Two pictures from where I live.
Are they overworked? Help me out


----------



## Fuganater (Mar 6, 2013)

I think they look awesome but I'm just a noob .

I really need to learn how to do good HDR shots...


----------



## Majeed Badizadegan (Mar 6, 2013)

Wow, the road is very nicely composed and the image has great light. The winding road leads right to the sun, which is very nice. 
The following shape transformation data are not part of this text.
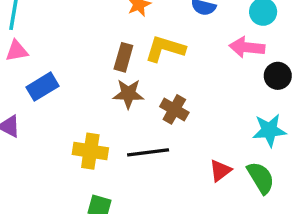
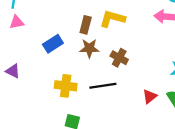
blue rectangle: (43, 87) -> (53, 44), moved

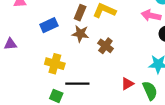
purple triangle: (13, 71) -> (10, 44), turned -40
black line: (103, 86) -> (77, 84), moved

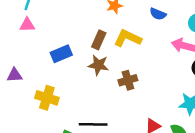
brown cross: (105, 46) -> (128, 80), turned 35
yellow cross: (55, 64) -> (47, 98), moved

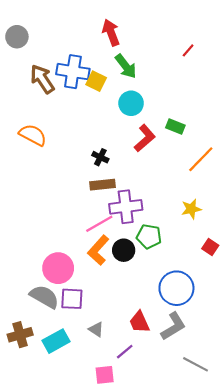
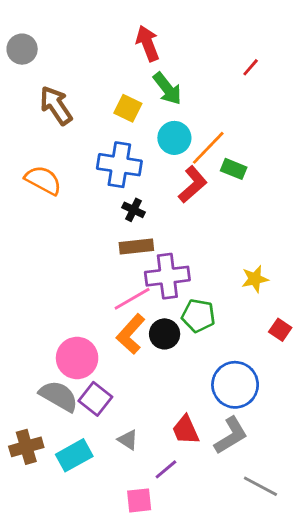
blue cross: (73, 72) -> (119, 165), moved
orange line: (201, 159) -> (208, 148), moved
purple square: (72, 299) -> (95, 399), turned 35

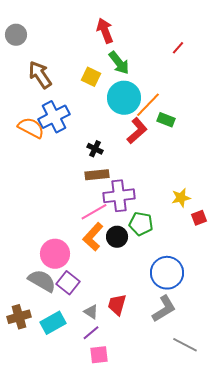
cyan circle: (174, 138) -> (124, 98), size x1.4
blue cross: (119, 165) -> (54, 117), moved, turned -36
red square: (280, 330) -> (199, 218), moved, turned 35
red trapezoid: (186, 430) -> (117, 305), moved, turned 40
purple line: (166, 469) -> (91, 333), moved

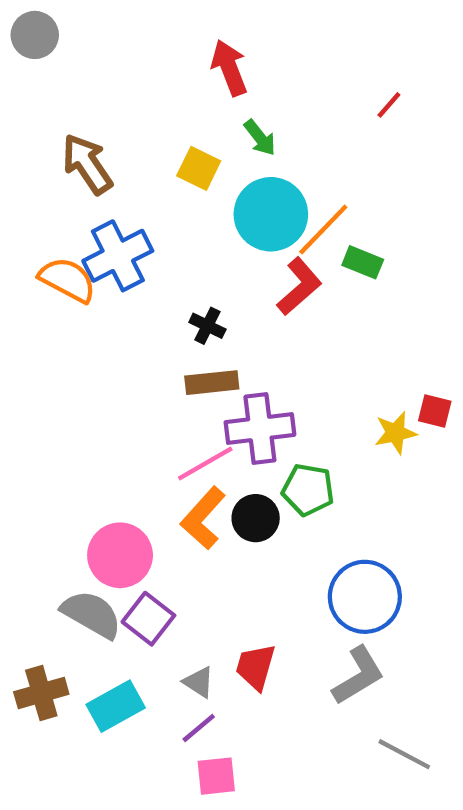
gray circle: (16, 35) -> (35, 35), moved
green arrow: (119, 63) -> (260, 138), size x0.7
red square: (199, 218) -> (435, 411), moved, turned 35

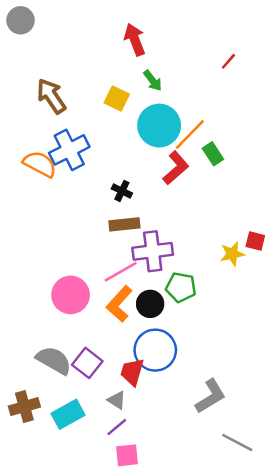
green rectangle: (363, 262) -> (213, 154), turned 35
pink circle: (120, 555) -> (71, 295), moved
blue circle: (365, 597) -> (155, 350), moved
red trapezoid: (256, 667) -> (132, 372), moved

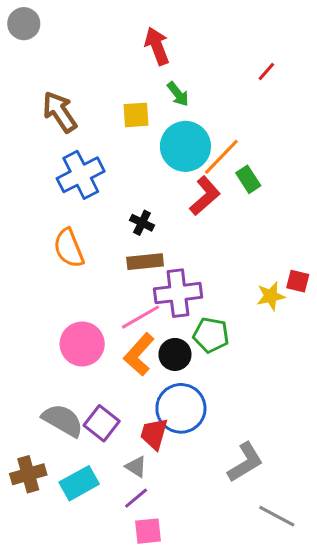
yellow square: (117, 99) -> (136, 115), turned -30
orange semicircle: (40, 164) -> (69, 248), moved, turned -140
The sky and foreground are pretty dark and grungy. I would consider working on more natural processing for this particular shot.


----------



## laynea24 (Mar 6, 2013)

I really like the first one!


----------



## dange (Mar 7, 2013)

nice.. what technique you use for editing.. how many exp. taken...


----------



## engalunda (Mar 7, 2013)

5 exp edited in photomatix and CS6, thank you!


----------



## Red_John (Mar 18, 2013)

Liked the first one dude


----------



## The Barbarian (Mar 19, 2013)

These are both pretty good shots.    I like the trees better, but I'm not sure why.   I think the landscape in the first one could have been opened up a bit more.


----------



## jaguaraz (Mar 19, 2013)

Love the composition of the first one.  I think your HDR treatment work; it is subtle and soft.  Well done.


----------



## bunny99123 (Mar 19, 2013)

Love the first one


----------